Though the excursion to Jaffna made for a memorable trip full of tasty meals and interesting people—including the Sinhalese soldiers who invited us to dine with them in their humble barracks–ironically, my quest for the real deal Jaffna cuisine leads me right back to where I started, Colombo. Being the commercial capital of Sri Lanka, as well as its most populous city, Colombo is as a natural magnet for people all over the island. It is no surprise then, that the island’s biggest Tamil population resides not in the north, but in the Colombo suburb of Wellawatte, where I’ve eaten great Jaffna cuisine in the past. One place that comes to mind is Katpaham, a restaurant on Galle Road to which I took Anthony Bourdain (but unfortunately it never made the final cut of No Reservations: Sri Lanka). Another great spot I go to for Jaffna food in Colombo is the Palmyrah restaurant at The Renuka Hotel, also on Galle Road.
This time, however, through the advice of my friend Arjuna, who accompanied me on the trip to Jaffna, we were going down to Fort, which is the area once occupied by the Dutch fort in colonial times. Today, this harborside locale is the site of Pettah market, a bustling center of commerce. The largely Tamil and Muslim merchants of Pettah need a place to dine, and when they want a cheap, fast, and tasty lunch, they usually frequent one of the many ‘boutique’s” that have sprung up around the area. Most of them, like the Mayur Hotel, are really hole-in-the-wall spots where the food is served on disposable (and, of course, bio-degradeable) banana leaves, without cutlery, and you sit where you fit—usually next to some guy who’s been hauling in a load of fish from the fish market or some other type of manual labor.

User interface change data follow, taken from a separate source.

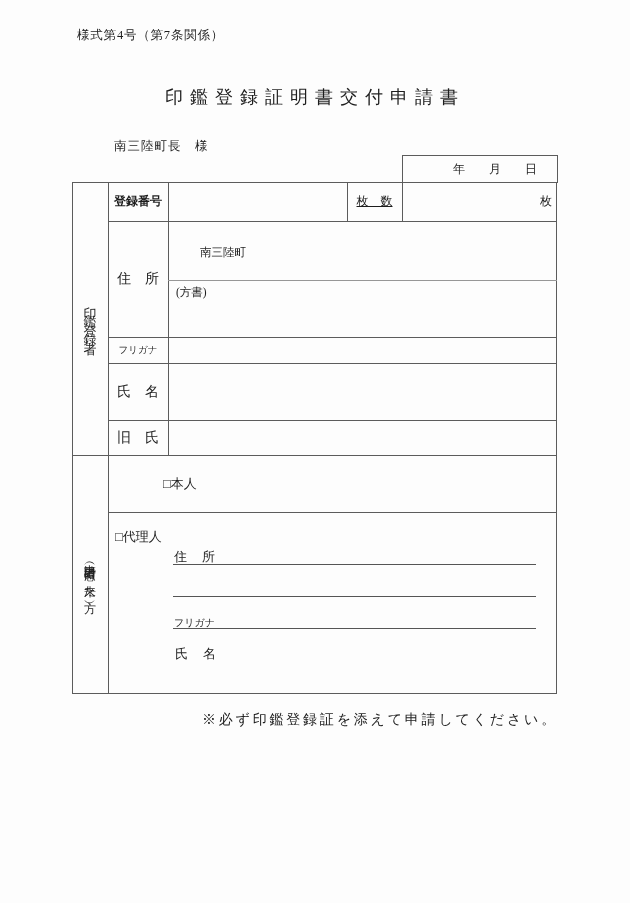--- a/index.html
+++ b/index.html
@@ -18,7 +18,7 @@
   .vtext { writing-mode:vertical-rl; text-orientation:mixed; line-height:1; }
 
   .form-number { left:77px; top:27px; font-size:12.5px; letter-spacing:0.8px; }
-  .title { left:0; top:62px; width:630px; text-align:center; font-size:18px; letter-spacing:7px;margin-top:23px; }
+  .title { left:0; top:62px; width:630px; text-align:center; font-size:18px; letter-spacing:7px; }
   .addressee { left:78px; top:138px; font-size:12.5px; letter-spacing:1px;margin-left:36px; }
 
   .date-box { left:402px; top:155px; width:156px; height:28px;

No, this place in which you’d be hard pressed to get even a napkin, would never receive even one star in the Michelin guide. Yet it serves honest and authentic Jaffna cuisine in a setting to match. It’s off the beaten path, of course, and the experience of winding down back alleys to find the place and to finally sit down and eat with your fingers off banana leaves is as priceless as the food. The heat factor may not be up to par with my standards, but I’m finding out that I must have built up an immunity to chilies at this point. I only find that the food I make for myself can satisfy my hunger for the burning pain that accompanies good eating. Where authentic Jaffna food is concerned, I’ll bet it’s the same proposition. You’re not going to find the real deal Jaffna cuisine in any restaurant, but in someone’s house. And I’m officially accepting invitations.